Red tape and camera film
From a regulatory standpoint this operation was unprecedented. It took nine months of sometimes tense discussions to ensure that all ground obstacles and airspace were clear while the drone was in operation. The lessons learned from this process have gone into the creation of a formal document drawn up by the FAA, which provides a ready-made framework for future drone deployments. A lot has to happen, however, before drones can be employed at optimum effectiveness and in more built-up parts of the rail network.
The ScanEagle UAS, however, did not use the best available technology. As the mission was about proving rather than refining the concept of using drones for track inspection, the drone was fitted with one of Insitu’s stock cameras. While capable of spotting visible flaws like track erosion and warpage, more sophisticated cameras and sensors are required to pick up the small cracks in rails and spike that railway companies want to be able to see from the air.
To reach the desired level of sophistication, new technology will need to come to market. The Insitu team is currently looking at high-resolution still imagery and cameras that capture imagery in different spectra (beyond the spectrum of vision), which should be better equipped to capture detailed data while moving at high speed. For this technology to be drone-mounted, new developments in the miniaturisation of sensors might first be needed.
Another major challenge relates to collecting, relaying and processing the data that the drone collects.

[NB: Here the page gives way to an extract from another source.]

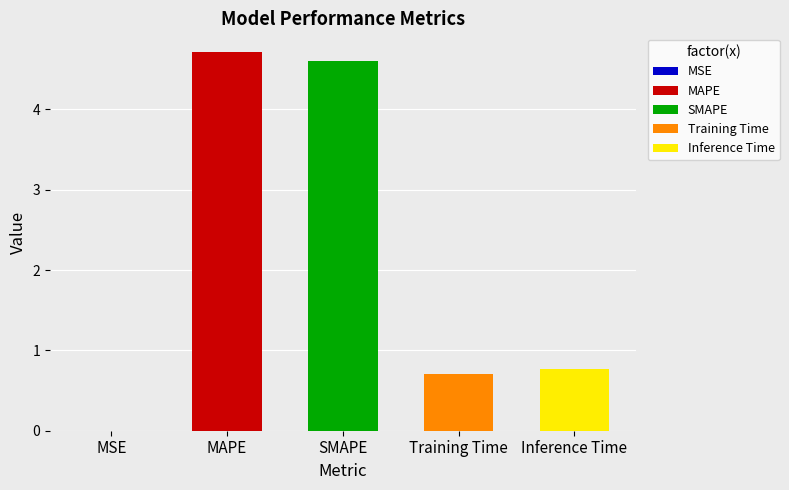

What is the greatest value displayed?

4.7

The drone used in New Mexico relays back video in real time, but this is unsuitable when it comes to the kind of in-depth analysis that Insitu intends to do. To this end, in December 2015 Insitu acquired 2d3 Sensing, a technology provider that specialises in using complex algorithms to process motion imagery.
“You couldn’t put enough people in front of monitors to watch the video in real time to see the kind of details they are looking for, so the data storage and analytics are going to happen on the back end,” Evans says. “That’s one of the hurdles the entire industry faces – massive amounts of data come in and sorting it out into the bits and pieces that actually mean anything to anyone is a huge problem.”
No lack of enthusiasm
The willpower certainly seems to exist on the part of the railway companies. The partnership between BNSF and Insitu has been extended beyond last October’s trial and the country’s largest freight network Union Pacific is also exploring the potential of drones, its CEO Jack Koraleski told Bloomberg in 2014. Both parties stress the use of drones as a supplement to existing methods, not a replacement (at least for now).They will be hoping that the technological and legislative pieces fall into place sooner rather than later.
“There’s a core of folks within the FAA who are very interested in making progress and when they partner with folks like us who want to meet them in a low-risk, high-safety way we can get it done,” says Evans.
“There were some difficult moments over those months [of negotiation]! But it was good because everyone walked away with a better understanding of the problems that we have to tackle.”